=== Required work ===
Write out exactly the lines of the entries below from the one holding "Outlined on this" to the one holding "- L4 vertebra: [231, 233, 293, 298]", inclusive, and leave out all other lines.

=== Input data ===
# # # # #
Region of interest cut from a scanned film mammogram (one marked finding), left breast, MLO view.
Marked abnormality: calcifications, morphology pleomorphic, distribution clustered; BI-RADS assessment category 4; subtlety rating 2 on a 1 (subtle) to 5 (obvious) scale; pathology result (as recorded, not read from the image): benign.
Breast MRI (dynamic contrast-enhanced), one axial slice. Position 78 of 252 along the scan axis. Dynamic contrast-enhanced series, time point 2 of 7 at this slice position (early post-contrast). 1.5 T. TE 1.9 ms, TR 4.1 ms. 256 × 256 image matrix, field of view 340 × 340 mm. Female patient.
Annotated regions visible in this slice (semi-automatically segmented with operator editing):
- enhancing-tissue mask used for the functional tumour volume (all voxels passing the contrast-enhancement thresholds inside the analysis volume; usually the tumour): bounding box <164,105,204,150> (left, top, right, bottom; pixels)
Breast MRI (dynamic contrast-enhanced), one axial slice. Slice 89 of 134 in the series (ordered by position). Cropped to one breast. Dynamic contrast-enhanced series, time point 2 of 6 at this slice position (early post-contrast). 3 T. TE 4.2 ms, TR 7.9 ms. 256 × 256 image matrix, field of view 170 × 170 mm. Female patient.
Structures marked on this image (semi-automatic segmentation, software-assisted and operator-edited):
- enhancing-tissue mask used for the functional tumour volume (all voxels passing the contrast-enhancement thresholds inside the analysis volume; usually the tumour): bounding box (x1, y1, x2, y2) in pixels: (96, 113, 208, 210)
# # # # #
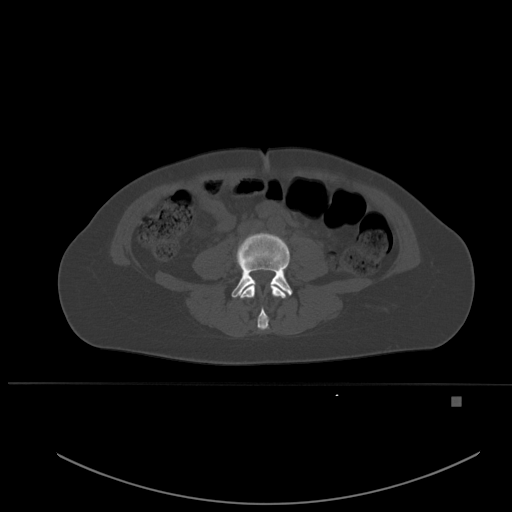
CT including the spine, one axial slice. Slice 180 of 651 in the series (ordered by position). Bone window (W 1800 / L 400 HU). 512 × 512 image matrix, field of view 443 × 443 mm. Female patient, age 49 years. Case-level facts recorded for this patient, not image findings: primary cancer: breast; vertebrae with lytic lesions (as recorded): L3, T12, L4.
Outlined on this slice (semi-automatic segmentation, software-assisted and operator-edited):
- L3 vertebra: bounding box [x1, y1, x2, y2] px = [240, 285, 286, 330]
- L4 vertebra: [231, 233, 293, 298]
# # # # #
=== Solution to this exercise ===
Outlined on this slice (semi-automatic segmentation, software-assisted and operator-edited):
- L3 vertebra: bounding box [x1, y1, x2, y2] px = [240, 285, 286, 330]
- L4 vertebra: [231, 233, 293, 298]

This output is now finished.